Page ->
= = = = = = =

Thanks a lot in advance,
Here is the sketch code you outlined:
Object o
Object ol
Link l
Module m = current Module
For o in entire(m) do{
if (o."IDNUM" != ""){
print o."IDNUM" ""
print o."text" ""
//HERE I WOULD LIKE TO ALSO PRINT EVERY TEXT IN OBJECT "LOWER" THAN o
for l in o --> "*" do{
ol = target(l)
print ol."text" ""
//HERE I WOULD LIKE TO ALSO PRINT EVERY TEXT IN OBJECT "LOWER" THAN ol
}
}
}
There are a few little syntax things that need to be changed here, but the big change is how you are handling linked items. Links 'live' in the source module, but they only store a limited amount of information, mostly the modules that are the source and target of the link, and the absolute numbers of the objects they touch. So you need to check if the module on the other side is open before you try and read text from it.
And since you are trying to go through the entire link structure, you'll need a recursive element to this.
I would probably end up with something like this:
//turn off run limit timer- this might take a bit
pragma runLim , 0
Object o
Module m = current Module
// Recursive function- assumes each object has a text attribute- will error otherwise
void link_print(Object obj) {
print obj."text" "\n"
Link out_link
Object next_obj = null
for out_link in obj -> "*" do {
// Set the next object in the chain
next_obj = target ( out_link )

= = = = = = =

Stored data ->
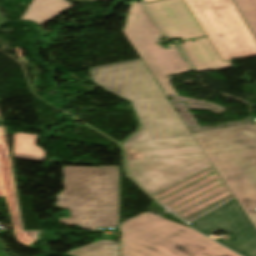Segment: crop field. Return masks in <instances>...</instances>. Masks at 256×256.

= = = = = = =

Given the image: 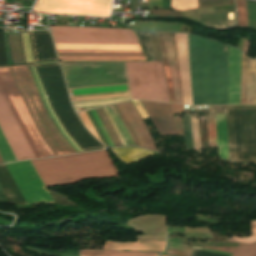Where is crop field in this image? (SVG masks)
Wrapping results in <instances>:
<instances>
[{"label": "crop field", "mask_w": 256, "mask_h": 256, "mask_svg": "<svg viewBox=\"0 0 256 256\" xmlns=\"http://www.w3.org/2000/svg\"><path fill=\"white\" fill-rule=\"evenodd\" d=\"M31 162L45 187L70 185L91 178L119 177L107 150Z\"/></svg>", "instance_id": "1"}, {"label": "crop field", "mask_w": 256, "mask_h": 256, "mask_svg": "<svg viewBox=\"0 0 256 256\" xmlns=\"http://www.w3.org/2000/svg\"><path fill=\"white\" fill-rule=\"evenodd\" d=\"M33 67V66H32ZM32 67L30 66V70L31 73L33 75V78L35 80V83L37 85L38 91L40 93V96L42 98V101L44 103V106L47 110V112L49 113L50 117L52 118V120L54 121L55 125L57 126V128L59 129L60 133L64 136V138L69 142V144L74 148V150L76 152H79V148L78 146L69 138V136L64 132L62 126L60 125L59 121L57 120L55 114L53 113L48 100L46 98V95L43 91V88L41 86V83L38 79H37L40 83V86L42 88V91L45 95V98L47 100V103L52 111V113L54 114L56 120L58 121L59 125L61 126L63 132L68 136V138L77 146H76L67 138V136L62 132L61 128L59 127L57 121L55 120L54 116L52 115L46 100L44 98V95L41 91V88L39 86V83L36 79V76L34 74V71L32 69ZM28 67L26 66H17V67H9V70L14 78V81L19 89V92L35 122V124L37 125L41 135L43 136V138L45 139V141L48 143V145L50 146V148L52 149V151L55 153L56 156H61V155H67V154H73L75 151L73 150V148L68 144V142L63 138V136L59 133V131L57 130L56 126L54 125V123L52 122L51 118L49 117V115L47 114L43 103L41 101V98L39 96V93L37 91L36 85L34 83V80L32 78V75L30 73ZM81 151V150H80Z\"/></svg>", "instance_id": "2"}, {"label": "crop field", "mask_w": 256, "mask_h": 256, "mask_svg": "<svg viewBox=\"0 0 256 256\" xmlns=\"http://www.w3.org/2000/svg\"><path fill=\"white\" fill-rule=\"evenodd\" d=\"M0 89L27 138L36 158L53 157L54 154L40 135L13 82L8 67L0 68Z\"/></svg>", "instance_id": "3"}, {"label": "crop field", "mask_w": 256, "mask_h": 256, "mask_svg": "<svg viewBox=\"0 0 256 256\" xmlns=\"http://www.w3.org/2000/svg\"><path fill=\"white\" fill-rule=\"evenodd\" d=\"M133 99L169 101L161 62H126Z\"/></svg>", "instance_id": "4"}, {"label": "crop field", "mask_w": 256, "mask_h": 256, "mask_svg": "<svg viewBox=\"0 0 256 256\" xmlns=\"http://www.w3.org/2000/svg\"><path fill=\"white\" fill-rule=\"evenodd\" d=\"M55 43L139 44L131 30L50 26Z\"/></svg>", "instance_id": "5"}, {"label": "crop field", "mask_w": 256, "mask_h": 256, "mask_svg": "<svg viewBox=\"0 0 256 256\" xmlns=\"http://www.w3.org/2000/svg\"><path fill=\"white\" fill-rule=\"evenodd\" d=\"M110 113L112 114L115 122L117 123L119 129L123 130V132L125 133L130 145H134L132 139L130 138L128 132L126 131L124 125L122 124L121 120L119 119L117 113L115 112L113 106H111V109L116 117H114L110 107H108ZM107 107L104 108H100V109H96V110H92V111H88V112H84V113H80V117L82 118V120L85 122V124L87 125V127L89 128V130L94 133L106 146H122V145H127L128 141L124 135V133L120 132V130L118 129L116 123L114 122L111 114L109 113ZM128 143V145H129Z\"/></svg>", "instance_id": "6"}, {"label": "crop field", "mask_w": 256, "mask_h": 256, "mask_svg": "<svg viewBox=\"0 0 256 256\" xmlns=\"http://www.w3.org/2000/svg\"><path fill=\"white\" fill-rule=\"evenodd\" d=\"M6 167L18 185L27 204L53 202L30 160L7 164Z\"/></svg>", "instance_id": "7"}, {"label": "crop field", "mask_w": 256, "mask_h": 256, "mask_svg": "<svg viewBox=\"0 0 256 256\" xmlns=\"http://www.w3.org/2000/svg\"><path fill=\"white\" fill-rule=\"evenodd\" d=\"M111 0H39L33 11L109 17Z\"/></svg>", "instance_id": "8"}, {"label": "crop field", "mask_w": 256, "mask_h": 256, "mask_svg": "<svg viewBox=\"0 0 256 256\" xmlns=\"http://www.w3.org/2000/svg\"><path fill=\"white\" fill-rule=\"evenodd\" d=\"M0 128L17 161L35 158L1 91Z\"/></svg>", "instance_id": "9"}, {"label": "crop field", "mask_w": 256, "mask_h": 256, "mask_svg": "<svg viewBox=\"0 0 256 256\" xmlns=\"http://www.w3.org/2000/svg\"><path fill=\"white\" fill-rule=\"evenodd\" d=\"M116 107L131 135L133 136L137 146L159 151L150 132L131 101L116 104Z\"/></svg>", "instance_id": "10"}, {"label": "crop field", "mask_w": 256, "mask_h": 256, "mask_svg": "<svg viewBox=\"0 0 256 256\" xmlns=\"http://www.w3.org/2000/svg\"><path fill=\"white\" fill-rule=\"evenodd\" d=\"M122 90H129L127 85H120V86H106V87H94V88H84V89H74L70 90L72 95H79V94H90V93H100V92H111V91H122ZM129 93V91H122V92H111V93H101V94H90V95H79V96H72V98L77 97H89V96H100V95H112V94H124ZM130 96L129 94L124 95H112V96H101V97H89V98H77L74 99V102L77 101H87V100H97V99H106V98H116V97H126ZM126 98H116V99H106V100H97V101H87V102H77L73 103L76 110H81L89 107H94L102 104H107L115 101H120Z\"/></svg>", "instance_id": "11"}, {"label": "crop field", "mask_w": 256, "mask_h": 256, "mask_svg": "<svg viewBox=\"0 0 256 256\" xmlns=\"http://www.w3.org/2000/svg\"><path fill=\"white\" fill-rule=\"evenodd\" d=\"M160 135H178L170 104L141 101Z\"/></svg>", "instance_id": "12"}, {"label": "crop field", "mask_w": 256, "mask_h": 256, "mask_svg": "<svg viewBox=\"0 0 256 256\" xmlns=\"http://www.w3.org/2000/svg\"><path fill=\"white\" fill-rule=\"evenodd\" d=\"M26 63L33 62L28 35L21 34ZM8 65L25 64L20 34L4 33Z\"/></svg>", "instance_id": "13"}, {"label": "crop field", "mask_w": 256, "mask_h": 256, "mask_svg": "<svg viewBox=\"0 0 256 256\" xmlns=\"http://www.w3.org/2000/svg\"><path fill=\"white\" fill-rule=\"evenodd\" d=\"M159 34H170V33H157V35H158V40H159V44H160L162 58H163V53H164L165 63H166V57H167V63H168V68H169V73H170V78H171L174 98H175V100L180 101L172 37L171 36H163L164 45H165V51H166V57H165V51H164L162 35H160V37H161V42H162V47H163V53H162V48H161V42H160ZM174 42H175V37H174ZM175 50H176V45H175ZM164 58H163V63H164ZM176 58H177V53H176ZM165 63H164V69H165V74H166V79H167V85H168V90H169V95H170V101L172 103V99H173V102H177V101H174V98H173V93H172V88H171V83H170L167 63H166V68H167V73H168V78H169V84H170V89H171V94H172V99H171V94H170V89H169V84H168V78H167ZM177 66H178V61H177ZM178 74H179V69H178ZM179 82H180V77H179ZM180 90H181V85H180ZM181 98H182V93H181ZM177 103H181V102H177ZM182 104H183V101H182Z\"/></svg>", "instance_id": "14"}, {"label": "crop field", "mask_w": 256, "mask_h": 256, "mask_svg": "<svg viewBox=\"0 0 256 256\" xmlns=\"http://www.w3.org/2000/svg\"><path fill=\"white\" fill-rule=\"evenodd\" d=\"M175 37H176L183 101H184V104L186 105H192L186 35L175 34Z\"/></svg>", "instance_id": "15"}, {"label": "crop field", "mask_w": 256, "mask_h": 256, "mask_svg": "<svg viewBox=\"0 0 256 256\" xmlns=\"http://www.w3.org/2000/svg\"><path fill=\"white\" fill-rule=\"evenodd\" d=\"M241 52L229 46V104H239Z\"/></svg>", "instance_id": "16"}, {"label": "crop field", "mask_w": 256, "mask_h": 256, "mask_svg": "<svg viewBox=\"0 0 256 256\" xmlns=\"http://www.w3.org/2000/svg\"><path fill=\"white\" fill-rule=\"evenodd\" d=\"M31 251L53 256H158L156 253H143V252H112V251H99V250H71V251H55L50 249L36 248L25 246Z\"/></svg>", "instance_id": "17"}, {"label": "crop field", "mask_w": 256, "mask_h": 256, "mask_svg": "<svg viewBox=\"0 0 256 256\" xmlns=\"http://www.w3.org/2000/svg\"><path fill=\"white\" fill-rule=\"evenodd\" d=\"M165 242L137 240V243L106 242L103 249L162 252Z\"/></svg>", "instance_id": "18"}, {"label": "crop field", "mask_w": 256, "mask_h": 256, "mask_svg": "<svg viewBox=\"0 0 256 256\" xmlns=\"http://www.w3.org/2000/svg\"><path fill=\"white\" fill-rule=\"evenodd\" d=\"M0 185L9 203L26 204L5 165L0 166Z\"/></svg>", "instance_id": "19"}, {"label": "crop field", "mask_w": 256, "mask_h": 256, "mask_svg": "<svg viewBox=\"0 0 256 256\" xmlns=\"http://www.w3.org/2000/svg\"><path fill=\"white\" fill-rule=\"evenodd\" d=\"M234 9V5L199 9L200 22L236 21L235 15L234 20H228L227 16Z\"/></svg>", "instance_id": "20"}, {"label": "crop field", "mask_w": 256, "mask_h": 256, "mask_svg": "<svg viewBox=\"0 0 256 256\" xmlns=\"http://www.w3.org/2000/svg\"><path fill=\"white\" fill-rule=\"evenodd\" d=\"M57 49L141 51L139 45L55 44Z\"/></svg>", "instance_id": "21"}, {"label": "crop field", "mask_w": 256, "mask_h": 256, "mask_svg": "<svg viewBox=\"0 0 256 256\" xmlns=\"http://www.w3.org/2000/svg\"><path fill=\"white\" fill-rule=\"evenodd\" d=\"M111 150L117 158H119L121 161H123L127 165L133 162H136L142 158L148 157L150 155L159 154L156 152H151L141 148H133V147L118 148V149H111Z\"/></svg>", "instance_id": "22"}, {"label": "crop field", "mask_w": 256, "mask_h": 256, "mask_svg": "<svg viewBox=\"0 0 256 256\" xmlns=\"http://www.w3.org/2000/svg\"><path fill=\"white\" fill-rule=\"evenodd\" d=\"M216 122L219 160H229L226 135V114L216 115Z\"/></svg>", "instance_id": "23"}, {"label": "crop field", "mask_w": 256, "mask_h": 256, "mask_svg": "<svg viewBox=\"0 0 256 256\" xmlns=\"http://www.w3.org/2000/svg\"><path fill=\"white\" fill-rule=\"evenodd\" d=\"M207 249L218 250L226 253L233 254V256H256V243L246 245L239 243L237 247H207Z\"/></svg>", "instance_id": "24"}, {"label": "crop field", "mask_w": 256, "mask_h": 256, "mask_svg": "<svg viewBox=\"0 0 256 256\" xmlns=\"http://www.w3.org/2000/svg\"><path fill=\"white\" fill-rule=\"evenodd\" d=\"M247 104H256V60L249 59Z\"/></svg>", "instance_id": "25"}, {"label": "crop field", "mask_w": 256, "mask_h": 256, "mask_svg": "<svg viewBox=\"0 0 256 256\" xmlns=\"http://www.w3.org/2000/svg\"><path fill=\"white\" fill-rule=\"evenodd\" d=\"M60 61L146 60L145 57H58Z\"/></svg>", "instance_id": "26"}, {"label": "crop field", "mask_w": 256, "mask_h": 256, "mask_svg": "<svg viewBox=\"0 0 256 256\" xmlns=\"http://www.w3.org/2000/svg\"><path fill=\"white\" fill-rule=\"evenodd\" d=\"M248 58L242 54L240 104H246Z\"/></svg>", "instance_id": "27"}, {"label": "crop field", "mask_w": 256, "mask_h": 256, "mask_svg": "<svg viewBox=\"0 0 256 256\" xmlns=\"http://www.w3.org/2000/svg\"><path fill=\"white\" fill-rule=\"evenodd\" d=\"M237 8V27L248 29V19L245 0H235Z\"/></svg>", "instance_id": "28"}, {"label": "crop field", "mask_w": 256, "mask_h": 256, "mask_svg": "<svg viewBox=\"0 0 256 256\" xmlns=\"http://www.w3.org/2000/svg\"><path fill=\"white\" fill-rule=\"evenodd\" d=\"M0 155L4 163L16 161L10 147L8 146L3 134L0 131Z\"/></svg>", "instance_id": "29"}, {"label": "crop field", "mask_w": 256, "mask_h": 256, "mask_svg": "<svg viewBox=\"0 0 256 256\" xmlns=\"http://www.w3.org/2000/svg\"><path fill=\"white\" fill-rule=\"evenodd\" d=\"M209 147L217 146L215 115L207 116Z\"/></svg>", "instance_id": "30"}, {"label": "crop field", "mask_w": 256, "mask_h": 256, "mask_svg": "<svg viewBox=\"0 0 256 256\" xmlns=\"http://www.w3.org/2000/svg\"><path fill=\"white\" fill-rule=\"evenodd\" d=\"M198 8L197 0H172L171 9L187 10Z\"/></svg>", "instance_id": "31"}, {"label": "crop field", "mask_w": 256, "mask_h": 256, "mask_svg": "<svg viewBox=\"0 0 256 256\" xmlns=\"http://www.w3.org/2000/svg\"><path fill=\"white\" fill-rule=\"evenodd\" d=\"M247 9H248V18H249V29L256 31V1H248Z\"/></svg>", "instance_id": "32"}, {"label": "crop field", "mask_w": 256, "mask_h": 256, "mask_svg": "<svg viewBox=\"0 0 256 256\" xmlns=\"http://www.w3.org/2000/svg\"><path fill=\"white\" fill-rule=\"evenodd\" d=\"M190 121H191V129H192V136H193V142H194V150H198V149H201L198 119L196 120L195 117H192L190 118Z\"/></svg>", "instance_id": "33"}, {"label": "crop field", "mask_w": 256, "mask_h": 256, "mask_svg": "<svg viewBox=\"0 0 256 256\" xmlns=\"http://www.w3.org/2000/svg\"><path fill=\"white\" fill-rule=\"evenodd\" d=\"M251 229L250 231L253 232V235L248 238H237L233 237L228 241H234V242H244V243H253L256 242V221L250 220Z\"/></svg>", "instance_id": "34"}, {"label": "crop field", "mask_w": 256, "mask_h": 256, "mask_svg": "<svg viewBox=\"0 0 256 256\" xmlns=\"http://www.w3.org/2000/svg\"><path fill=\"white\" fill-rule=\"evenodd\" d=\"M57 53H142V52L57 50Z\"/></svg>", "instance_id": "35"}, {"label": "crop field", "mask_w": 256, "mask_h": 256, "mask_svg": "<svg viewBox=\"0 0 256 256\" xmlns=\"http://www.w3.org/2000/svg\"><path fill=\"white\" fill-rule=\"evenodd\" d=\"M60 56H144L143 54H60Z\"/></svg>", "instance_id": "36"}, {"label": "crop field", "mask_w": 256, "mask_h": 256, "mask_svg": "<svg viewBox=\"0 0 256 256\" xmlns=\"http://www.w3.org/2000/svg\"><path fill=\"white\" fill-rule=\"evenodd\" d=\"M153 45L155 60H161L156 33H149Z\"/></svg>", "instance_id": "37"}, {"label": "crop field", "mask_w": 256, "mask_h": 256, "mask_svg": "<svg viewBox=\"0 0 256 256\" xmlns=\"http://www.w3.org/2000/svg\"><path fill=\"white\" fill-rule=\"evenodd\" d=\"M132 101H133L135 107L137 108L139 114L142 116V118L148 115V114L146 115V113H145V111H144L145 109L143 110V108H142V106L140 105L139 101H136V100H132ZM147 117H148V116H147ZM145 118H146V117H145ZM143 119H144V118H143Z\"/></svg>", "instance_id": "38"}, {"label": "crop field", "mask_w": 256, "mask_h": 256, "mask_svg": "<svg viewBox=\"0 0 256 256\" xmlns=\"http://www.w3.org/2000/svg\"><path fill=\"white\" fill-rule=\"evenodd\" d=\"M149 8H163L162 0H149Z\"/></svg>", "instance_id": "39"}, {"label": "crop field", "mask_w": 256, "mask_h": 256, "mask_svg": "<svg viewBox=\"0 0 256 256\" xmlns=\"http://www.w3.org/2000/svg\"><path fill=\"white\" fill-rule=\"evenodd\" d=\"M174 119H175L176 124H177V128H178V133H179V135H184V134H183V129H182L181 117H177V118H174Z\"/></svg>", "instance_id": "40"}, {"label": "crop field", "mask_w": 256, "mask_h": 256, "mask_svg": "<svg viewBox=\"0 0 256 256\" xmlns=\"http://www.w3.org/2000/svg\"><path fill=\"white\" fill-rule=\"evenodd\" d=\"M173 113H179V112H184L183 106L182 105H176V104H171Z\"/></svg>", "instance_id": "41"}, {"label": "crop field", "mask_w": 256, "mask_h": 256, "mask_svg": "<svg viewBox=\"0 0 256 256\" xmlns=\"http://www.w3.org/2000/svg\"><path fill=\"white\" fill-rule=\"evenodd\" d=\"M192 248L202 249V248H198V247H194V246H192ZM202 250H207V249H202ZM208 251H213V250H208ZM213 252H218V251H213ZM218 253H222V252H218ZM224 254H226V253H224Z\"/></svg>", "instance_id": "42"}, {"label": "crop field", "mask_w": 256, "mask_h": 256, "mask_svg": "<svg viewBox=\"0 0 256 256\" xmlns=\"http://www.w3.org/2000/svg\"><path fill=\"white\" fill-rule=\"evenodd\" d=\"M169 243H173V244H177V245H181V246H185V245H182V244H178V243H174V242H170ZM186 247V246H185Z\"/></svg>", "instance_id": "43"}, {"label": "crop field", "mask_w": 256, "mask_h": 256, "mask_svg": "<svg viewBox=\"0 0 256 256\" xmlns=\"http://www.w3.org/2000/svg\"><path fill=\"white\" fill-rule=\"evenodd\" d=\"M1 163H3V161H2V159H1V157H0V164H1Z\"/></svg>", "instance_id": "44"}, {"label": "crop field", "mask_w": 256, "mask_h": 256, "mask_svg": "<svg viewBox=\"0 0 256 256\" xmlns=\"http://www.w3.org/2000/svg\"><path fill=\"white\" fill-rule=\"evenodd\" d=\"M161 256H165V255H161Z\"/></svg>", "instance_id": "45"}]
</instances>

= = = = = = =

Reproduce the forum excerpt on tracing DXL links in full, word for word. The lines above have no connection to the forum excerpt on tracing DXL links.

The solution ->
Thanks a lot in advance,
Here is the sketch code you outlined:
Object o
Object ol
Link l
Module m = current Module
For o in entire(m) do{
if (o."IDNUM" != ""){
print o."IDNUM" ""
print o."text" ""
//HERE I WOULD LIKE TO ALSO PRINT EVERY TEXT IN OBJECT "LOWER" THAN o
for l in o --> "*" do{
ol = target(l)
print ol."text" ""
//HERE I WOULD LIKE TO ALSO PRINT EVERY TEXT IN OBJECT "LOWER" THAN ol
}
}
}
There are a few little syntax things that need to be changed here, but the big change is how you are handling linked items. Links 'live' in the source module, but they only store a limited amount of information, mostly the modules that are the source and target of the link, and the absolute numbers of the objects they touch. So you need to check if the module on the other side is open before you try and read text from it.
And since you are trying to go through the entire link structure, you'll need a recursive element to this.
I would probably end up with something like this:
//turn off run limit timer- this might take a bit
pragma runLim , 0
Object o
Module m = current Module
// Recursive function- assumes each object has a text attribute- will error otherwise
void link_print(Object obj) {
print obj."text" "\n"
Link out_link
Object next_obj = null
for out_link in obj -> "*" do {
// Set the next object in the chain
next_obj = target ( out_link )